Vénus, comme la déesse de l’amour. Mais où était l’amour dans leurs yeux ?
Paris, la prison dorée
Un jour, on m’a vendue. Plus d'affiches, plus de spectacles. Cette fois, c'était pire. Des hommes en blouse blanche, des "scientifiques", ont pris le relais. Ils m'ont disséquée du regard avant même que la mort ne vienne.
Ils mesuraient chaque centimètre de mon corps, cherchaient à prouver que j’étais différente, inférieure. Regardez son crâne, regardez ses fesses, ce n’est pas une femme civilisée, c’est un chaînon manquant entre l’homme et l’animal.
Je n’étais plus un être humain. J’étais devenue un objet d’étude.
J'ai pleuré. J'ai prié mes ancêtres de me ramener chez moi. Mais les murs de pierre de Paris n'écoutaient pas.
Le dernier souffle
J’ai fini seule, dans une chambre froide, oubliée de tous sauf des ombres de mon passé. Mon corps épuisé, mon cœur brisé, mon âme déchirée.
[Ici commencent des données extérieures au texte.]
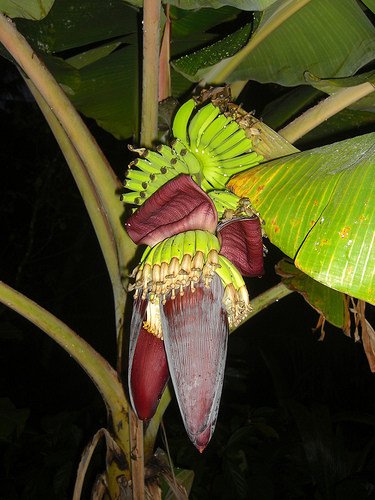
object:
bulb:
[161, 272, 229, 452]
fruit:
[169, 93, 199, 143]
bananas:
[143, 148, 171, 173]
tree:
[4, 0, 375, 500]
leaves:
[225, 125, 374, 302]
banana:
[169, 91, 190, 142]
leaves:
[58, 417, 115, 496]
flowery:
[163, 273, 235, 461]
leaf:
[222, 129, 373, 318]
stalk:
[124, 405, 148, 495]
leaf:
[170, 2, 374, 89]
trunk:
[92, 354, 172, 499]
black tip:
[170, 139, 176, 145]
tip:
[180, 148, 190, 158]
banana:
[180, 146, 200, 175]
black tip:
[141, 149, 148, 161]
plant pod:
[158, 285, 239, 455]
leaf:
[20, 309, 120, 389]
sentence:
[18, 28, 339, 437]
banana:
[218, 152, 261, 168]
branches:
[0, 0, 175, 311]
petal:
[131, 168, 220, 247]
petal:
[216, 213, 266, 280]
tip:
[119, 195, 125, 203]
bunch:
[118, 222, 227, 303]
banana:
[205, 229, 221, 267]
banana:
[195, 228, 208, 271]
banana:
[182, 226, 195, 277]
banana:
[169, 232, 186, 276]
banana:
[160, 233, 174, 285]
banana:
[154, 240, 165, 285]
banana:
[153, 240, 163, 282]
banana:
[131, 228, 222, 296]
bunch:
[167, 80, 269, 197]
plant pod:
[124, 174, 219, 252]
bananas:
[181, 148, 202, 179]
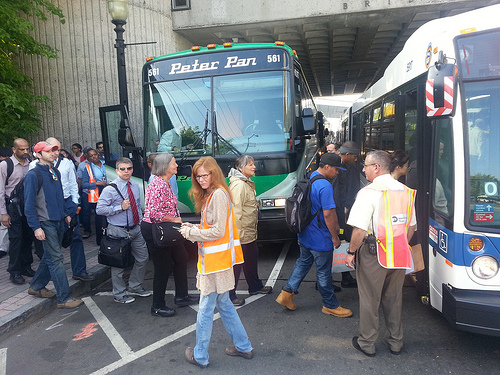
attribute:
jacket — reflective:
[171, 191, 259, 261]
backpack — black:
[282, 174, 329, 235]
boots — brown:
[275, 284, 352, 314]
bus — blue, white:
[137, 38, 326, 248]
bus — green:
[109, 40, 336, 315]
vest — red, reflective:
[368, 185, 428, 273]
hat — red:
[33, 141, 60, 154]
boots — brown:
[273, 268, 448, 365]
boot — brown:
[272, 288, 305, 304]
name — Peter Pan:
[168, 54, 260, 71]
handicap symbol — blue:
[433, 230, 452, 251]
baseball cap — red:
[30, 139, 60, 154]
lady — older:
[147, 150, 199, 318]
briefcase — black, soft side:
[87, 209, 137, 277]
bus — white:
[328, 37, 499, 265]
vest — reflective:
[171, 174, 279, 292]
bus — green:
[122, 43, 347, 244]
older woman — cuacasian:
[144, 151, 195, 320]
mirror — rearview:
[282, 109, 343, 159]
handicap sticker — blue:
[435, 229, 447, 254]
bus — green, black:
[97, 42, 329, 237]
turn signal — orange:
[465, 230, 483, 253]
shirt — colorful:
[142, 174, 178, 222]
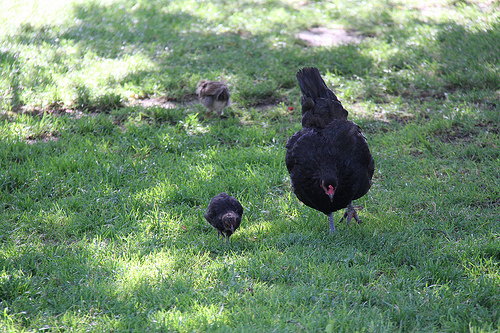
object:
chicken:
[203, 192, 244, 244]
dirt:
[1, 90, 193, 121]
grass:
[113, 149, 157, 200]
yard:
[0, 0, 500, 333]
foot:
[326, 227, 341, 237]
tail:
[216, 191, 230, 197]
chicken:
[284, 66, 376, 237]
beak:
[327, 194, 336, 203]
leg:
[225, 232, 232, 242]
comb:
[328, 184, 334, 196]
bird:
[194, 79, 232, 120]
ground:
[60, 177, 187, 301]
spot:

J’ai fermé les yeux une dernière fois et j’ai rêvé d’Afrique.
J’ai vu le soleil caresser les plaines. J’ai entendu les rires de mon peuple. J’ai senti la terre sous mes pieds. J’étais enfin libre.
Mais même après ma mort, ils n’ont pas voulu me rendre mon humanité. Mon corps a été exposé, ma dépouille violée par la science et la curiosité malsaine des hommes.
Il a fallu près de cent quatre-vingt ans pour que mon peuple réclame mes restes et que je puisse enfin rentrer chez moi. Enfin, l’Afrique m’a reprise dans ses bras.